Fodé Sylla : Il y a deux façons de voir la vie. Goebbels (haut dignitaire nazi, ndlr) disait : « Calomnier, calomnier il en restera toujours quelque chose ». Lénine (un des pères du communisme soviétique, ndlr) disait quant à lui : « La vérité seule est révolutionnaire ». Et j’espère que Lénine l’emportera sur Goebbels. J’ai plusieurs avocats à mes côtés. Je ne sais pas à quel niveau la plainte va porter, mais même si je ne porte pas plainte, il appartient au juge d’instruction de diligenter une enquête pour faire la lumière sur la question et démanteler la vraie connexion mafieuse, où une police parallèle informe les journalistes. Je n’imagine pas une seule seconde que le ministre de l’Intérieur, M Nicolas Sarkozy, qui a lui-même été victime d’une cabale touchant à sa famille, ne prenne pas le problème à bras le corps et n’éclaircisse pas la situation. J’attends de voir la réaction également du ministre de la Justice et de certains journalistes.

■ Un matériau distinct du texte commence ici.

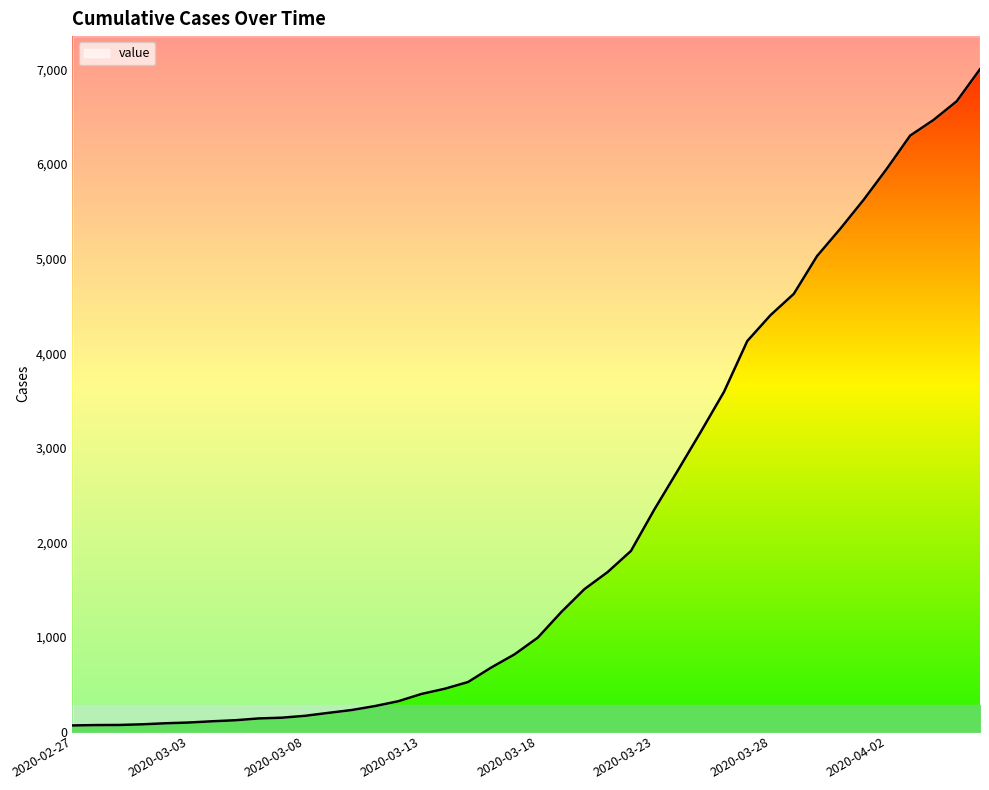

What position from the right is 2020-03-18?

20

Afrik.com : Vous avez choisi de ne communiquer que dans cinq médias : Le Vrai Journal de Karl Zéro, L’AFP, Le Monde, L’Intelligent et Afrik.com. Pourquoi ?
Fodé Sylla : L’Intelligent et Afrik.com pour qu’ils rassurent le monde et l’Afrique, Le Monde parce que je trouve que c’est un journal qui a toujours été respectueux et qu’il participera à ce que la vérité soit rétablie. Je suis blanchi et je n’avais d’ailleurs rien à me reprocher. Avant de sortir du Commissariat, j’ai tenu à rédiger un procès verbal que j’ai signé où j’ai écrit : « Comme vous l’avez constaté, je ne suis pas toxicomane, je n’ai rien à voir ni de près, ni de loin avec le trafic de drogue auquel on a voulu me mêler ». J’ai également marqué que j’espérais que « le préjudice que j’ai subi ne nuise pas à ma famille et à mes proches » et je leur ai demandé qu’on « laisse ma famille et mes amis tranquilles ». C’est cette dernière chose qui pourrait me faire changer radicalement de ton. Je ne veux absolument pas qu’on touche à ma famille. Car sinon je changerais mon fusil d’épaule!